Collected data:

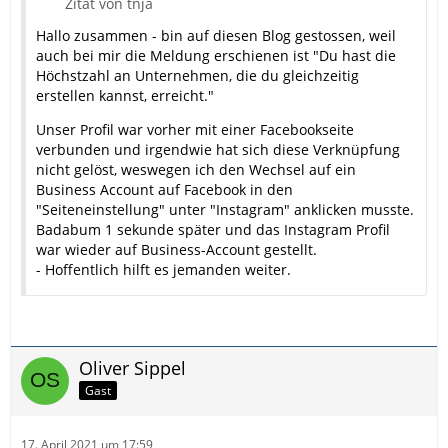
Zitat von tnja
Hallo zusammen - bin auf diesen Blog gestossen, weil
auch bei mir die Meldung erschienen ist "Du hast die
Höchstzahl an Unternehmen, die du gleichzeitig
erstellen kannst, erreicht."
Unser Profil war vorher mit einer Facebookseite
verbunden und irgendwie hat sich diese Verknüpfung
nicht gelöst, weswegen ich den Wechsel auf ein
Business Account auf Facebook in den
"Seiteneinstellung" unter "Instagram" anklicken musste.
Badabum 1 sekunde später und das Instagram Profil
war wieder auf Business-Account gestellt.
- Hoffentlich hilft es jemanden weiter.
Oliver Sippel
Gast
17. April 2021 um 17:59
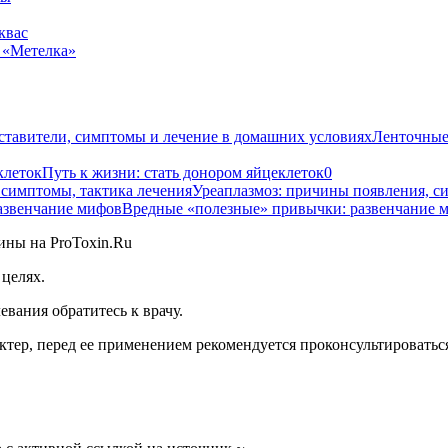
квас
 «Метелка»
Ленточные 
Путь к жизни: стать донором яйцеклеток
0
Уреаплазмоз: причины появления, с
Вредные «полезные» привычки: развенчание 
целях.
вания обратитесь к врачу.
тер, перед ее применением рекомендуется проконсультироваться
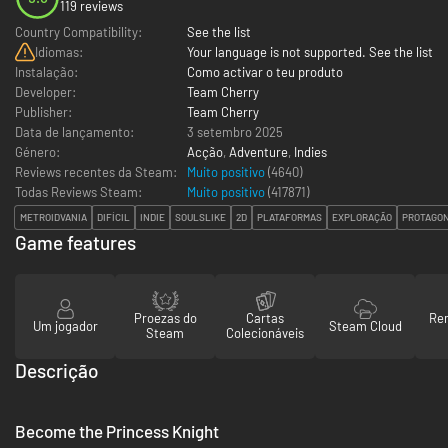
119 reviews
Country Compatibility:
See the list
Idiomas:
Your language is not supported. See the list
Instalação:
Como activar o teu produto
Developer:
Team Cherry
Publisher:
Team Cherry
Data de lançamento:
3 setembro 2025
Género:
Acção
,
Adventure
,
Indies
Reviews recentes da Steam:
Muito positivo
(4640)
Todas Reviews Steam:
Muito positivo
(
417871
)
METROIDVANIA
DIFÍCIL
INDIE
SOULSLIKE
2D
PLATAFORMAS
EXPLORAÇÃO
PROTAGON
Game features
Proezas do
Cartas
Re
Um jogador
Steam Cloud
Steam
Colecionáveis
Descrição
Become the Princess Knight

WORK TO BE COMPLETED
Output exactly the lines from the one containing "Уреаплазмоз: причины появления, с" through the last line of the records above, both included, leaving out any pictures.

WRITTEN RESPONSE
Уреаплазмоз: причины появления, с
Вредные «полезные» привычки: развенчание 
целях.
вания обратитесь к врачу.
тер, перед ее применением рекомендуется проконсультироваться
119 reviews
Country Compatibility:
See the list
Idiomas:
Your language is not supported. See the list
Instalação:
Como activar o teu produto
Developer:
Team Cherry
Publisher:
Team Cherry
Data de lançamento:
3 setembro 2025
Género:
Acção
,
Adventure
,
Indies
Reviews recentes da Steam:
Muito positivo
(4640)
Todas Reviews Steam:
Muito positivo
(
417871
)
METROIDVANIA
DIFÍCIL
INDIE
SOULSLIKE
2D
PLATAFORMAS
EXPLORAÇÃO
PROTAGON
Game features
Proezas do
Cartas
Re
Um jogador
Steam Cloud
Steam
Colecionáveis
Descrição
Become the Princess Knight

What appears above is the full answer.